** Provided text follows **

Data consumed via a device address must be from buffers created with the `VK_BUFFER_USAGE_SHADER_DEVICE_ADDRESS_BIT` and `VK_BUFFER_USAGE_INDIRECT_BUFFER_BIT` flags.
`payloads` is a pointer to a linear array of payloads in memory, with a stride equal to `payloadStride`.
`payloadCount` may be `0`.
`scratch` may be used by the implementation to hold temporary data during graph execution, and can be synchronized using the compute pipeline stage and shader write access flags.

These dispatch commands must not be called in protected command buffers or secondary command buffers.

If a selected node does not include a `StaticNumWorkgroupsAMDX` or `CoalescingAMDX` declaration, the first part of each element of `payloads` must be a `VkDispatchIndirectCommand` structure, indicating the number of workgroups to dispatch in each dimension.
If an input payload variable in `NodePayloadAMDX` storage class is defined in the shader, its structure type *must* include link:{refpage}VkDispatchIndirectCommand.html[VkDispatchIndirectCommand] in its first 12 bytes.

If that node does not include a `MaxNumWorkgroupsAMDX` declaration, it is assumed that the node may be dispatched with a grid size up to `VkPhysicalDeviceLimits::maxComputeWorkGroupCount`.

** End of Provided text **
** Task material follows **

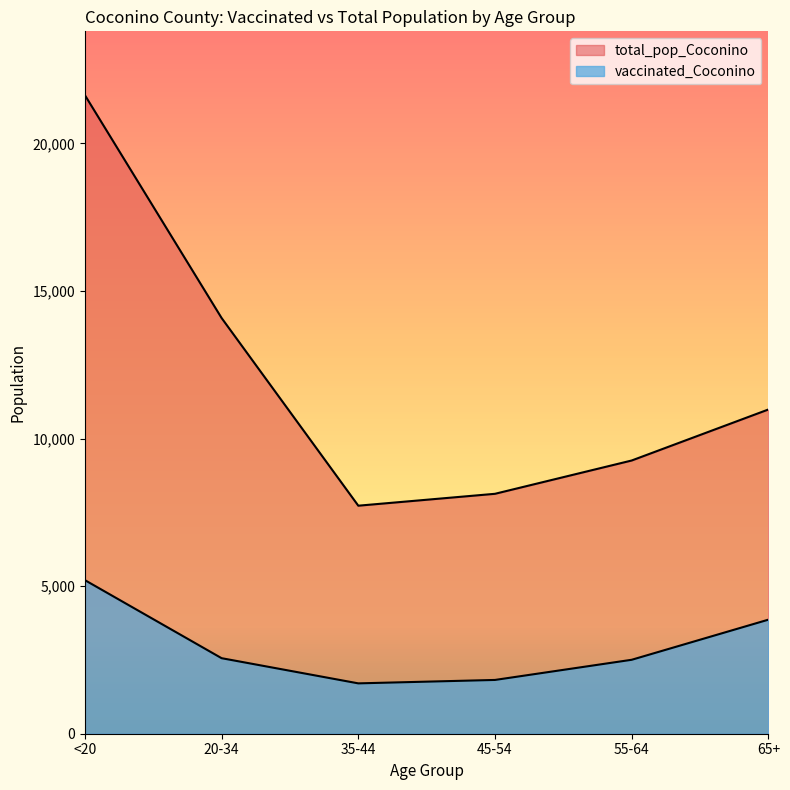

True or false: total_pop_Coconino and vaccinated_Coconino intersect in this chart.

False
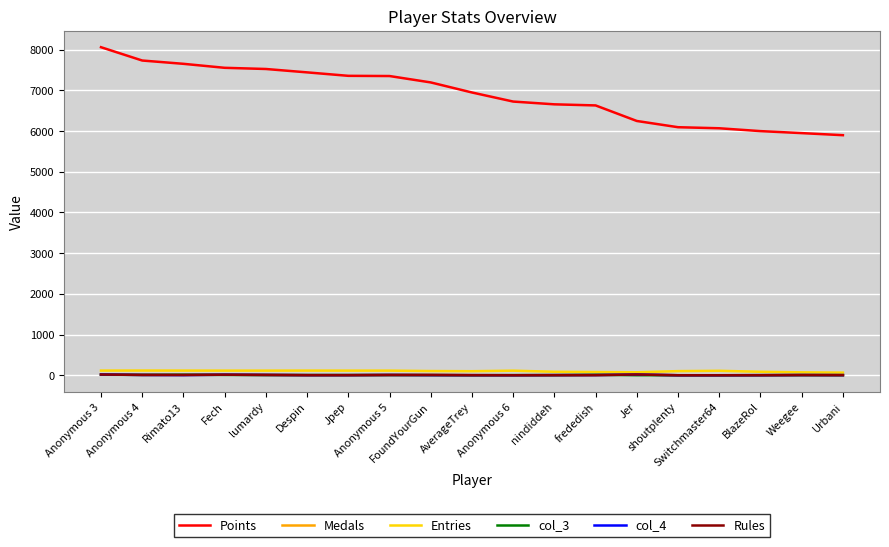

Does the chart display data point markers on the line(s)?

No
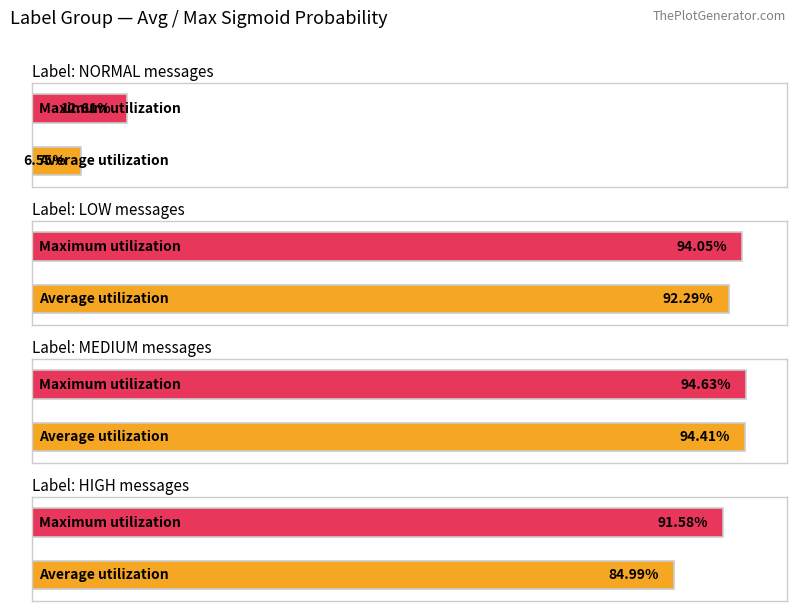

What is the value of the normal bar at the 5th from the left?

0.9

** End of Task material **

» **Brief 1**: Reproduce part of the Vulkan dispatch text word for word, beginning at the words "These dispatch commands" and stopping after "in each dimension.".
» **Brief 2**: In the records, take the lines from the one containing "Does the chart" through the end of the records and output them as a numbered list, skipping blank lines and leaving out the pictures.

» **Task result 1**:
These dispatch commands must not be called in protected command buffers or secondary command buffers.

If a selected node does not include a `StaticNumWorkgroupsAMDX` or `CoalescingAMDX` declaration, the first part of each element of `payloads` must be a `VkDispatchIndirectCommand` structure, indicating the number of workgroups to dispatch in each dimension.

» **Task result 2**:
1. Does the chart display data point markers on the line(s)?
2. No
3. What is the value of the normal bar at the 5th from the left?
4. 0.9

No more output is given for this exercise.